I realize that this might come as a shock to RBC readers, but sometimes Congress passes statutes that conflict with each other. What do courts do when faced these problems? And what does it have to do with the debt ceiling?
Well, consider this problem. Congress passes a debt ceiling bill. Then it passes a bill directing the President to pay for something, say the Army. But the only way that the President can pay for the Army, given the fiscal situation, is to borrow money to do it.
Usually, when faced with this dilemma, courts will apply the “last-in-time” rule, which is just what it sounds like: the last-in-time statute wins.
So how does this apply to the debt ceiling? If Congress passes annual appropriations in 2011, directing the President to spend money on, say, the armed forces, it would not be implausible to argue that the debt ceiling simply does not apply as a matter of statutory construction. (Note that this is not a constitutional argument about the Public Debt Clause). Clearly, the issue would turn on the precise wording of the statutes, but if these statutes direct the expenditure of funds, and the President must choose between either violating these statutes, or violating the debt ceiling, then he would be on good legal grounds if he chose the former.
Let’s go through some categories:
1) Annual appropriations, such as the armed forces, education, EPA, etc. Certainly these would post-date the debt ceiling, which was last enacted in 2006.
2) Entitlements. Entitlement programs do not get annual appropriations, although generally their mandatory language is quite strong. Thus, this would turn on when the entitlement program was enacted. That would militate against payment under the last-in-time rule. However:
Case A. Updated entitlements. Many entitlement statutes were enacted many years ago, but were updated. For example, Congress created Medicare in 1965, but updated it last year. Indeed, the Affordable Care Act is untelligible without essentially incorporating the original Medicare provisions of 42 United States Code by reference. One could argue, then, that Medicare and Medicaid are last-in-time to the debt ceiling.

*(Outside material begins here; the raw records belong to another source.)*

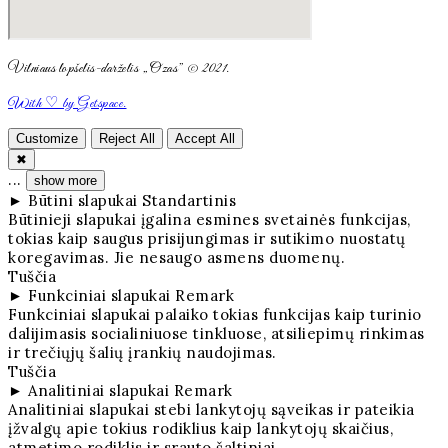
Vilniaus lopšelis-darželis „Ozas” © 2021.
With ♡ by Getspace.
Customize
Reject All
Accept All
✖
...
show more
►
Būtini slapukai
Standartinis
Būtinieji slapukai įgalina esmines svetainės funkcijas,
tokias kaip saugus prisijungimas ir sutikimo nuostatų
koregavimas. Jie nesaugo asmens duomenų.
Tuščia
►
Funkciniai slapukai
Remark
Funkciniai slapukai palaiko tokias funkcijas kaip turinio
dalijimasis socialiniuose tinkluose, atsiliepimų rinkimas
ir trečiųjų šalių įrankių naudojimas.
Tuščia
►
Analitiniai slapukai
Remark
Analitiniai slapukai stebi lankytojų sąveikas ir pateikia
įžvalgų apie tokius rodiklius kaip lankytojų skaičius,
atmetimo rodiklis ir srauto šaltiniai.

Case B. Older entitlements. The big one here is Social Security (or more precisely, the old age pension provisions of the Social Security Act, which is what we’re really talking about). I’m not sure, but I don’t think that Social Security has been amended since 2006. That might mean that if its provisions and the debt ceiling apply, then the Social Security checks don’t go out. Good luck with that one. Depending upon how the trust fund works, this might be irrelevant because Social Security has the claim on those funds. And since the trust fund holds its money in Treasury Bills, the SSA might be a creditor under the Public Debt Clause!

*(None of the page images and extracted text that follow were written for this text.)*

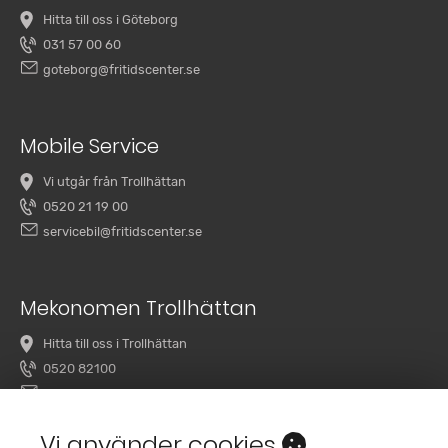
Hitta till oss i Göteborg
031 57 00 60
goteborg@fritidscenter.se
Mobile Service
Vi utgår från Trollhättan
0520 21 19 00
servicebil@fritidscenter.se
Mekonomen Trollhättan
Hitta till oss i Trollhättan
0520 82100
overby@mekonomenbilverkstad.se
Vi använder cookies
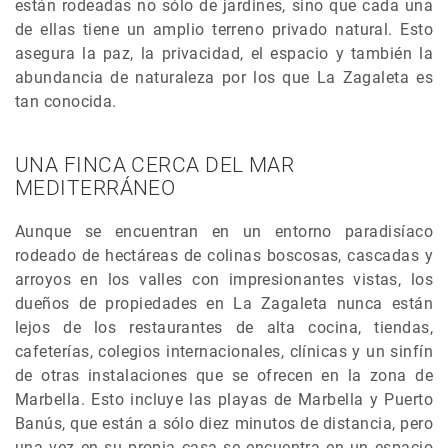
están rodeadas no sólo de jardines, sino que cada una
de ellas tiene un amplio terreno privado natural. Esto
asegura la paz, la privacidad, el espacio y también la
abundancia de naturaleza por los que La Zagaleta es
tan conocida.
UNA FINCA CERCA DEL MAR
MEDITERRÁNEO
Aunque se encuentran en un entorno paradisíaco
rodeado de hectáreas de colinas boscosas, cascadas y
arroyos en los valles con impresionantes vistas, los
dueños de propiedades en La Zagaleta nunca están
lejos de los restaurantes de alta cocina, tiendas,
cafeterías, colegios internacionales, clínicas y un sinfín
de otras instalaciones que se ofrecen en la zona de
Marbella. Esto incluye las playas de Marbella y Puerto
Banús, que están a sólo diez minutos de distancia, pero
una vez en su propia casa se encuentra en un espacio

But apart from Social Security, there are other older entitlements that don’t have the old age pension program’s structure. For example, Supplemental Security Income (SSI), which assists more than 8 million aged, blind, and disabled, is paid out of general revenues. I believe that the same is true with the Supplemental Nutrition Assistance Program (SNAP), better known as Food Stamps.
Again, none of this is certain, because courts generally don’t like to find conflicts, and they will look closely at statutory language to see if there is a genuine conflict. But it’s very plausible to suspect that there will be a lot of genuine conflicts.

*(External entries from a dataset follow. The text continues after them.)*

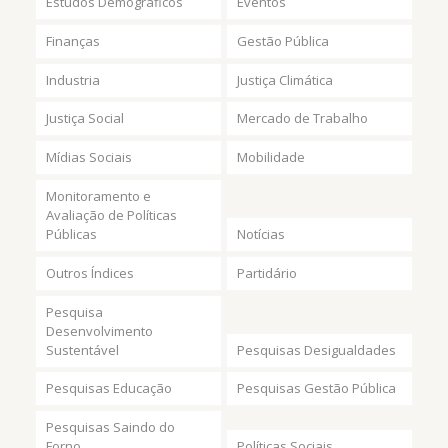
Estudos Demográficos
Eventos
Finanças
Gestão Pública
Industria
Justiça Climática
Justiça Social
Mercado de Trabalho
Mídias Sociais
Mobilidade
Monitoramento e
Avaliação de Políticas
Públicas
Notícias
Outros Índices
Partidário
Pesquisa
Desenvolvimento
Sustentável
Pesquisas Desigualdades
Pesquisas Educação
Pesquisas Gestão Pública
Pesquisas Saindo do
Forno
Políticas Sociais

So on a purely statutory basis, a preliminary analysis shows that the Republicans get some but not all of what they want from blocking an increase in the debt ceiling. They won’t be able shut down the government, or block Medciare and Medicaid. But they will be able to cause a lot of pain and suffering to low-income aged, blind, disabled people, especially those who suffer from undernourishment. I suppose that that will make them sleep better at night.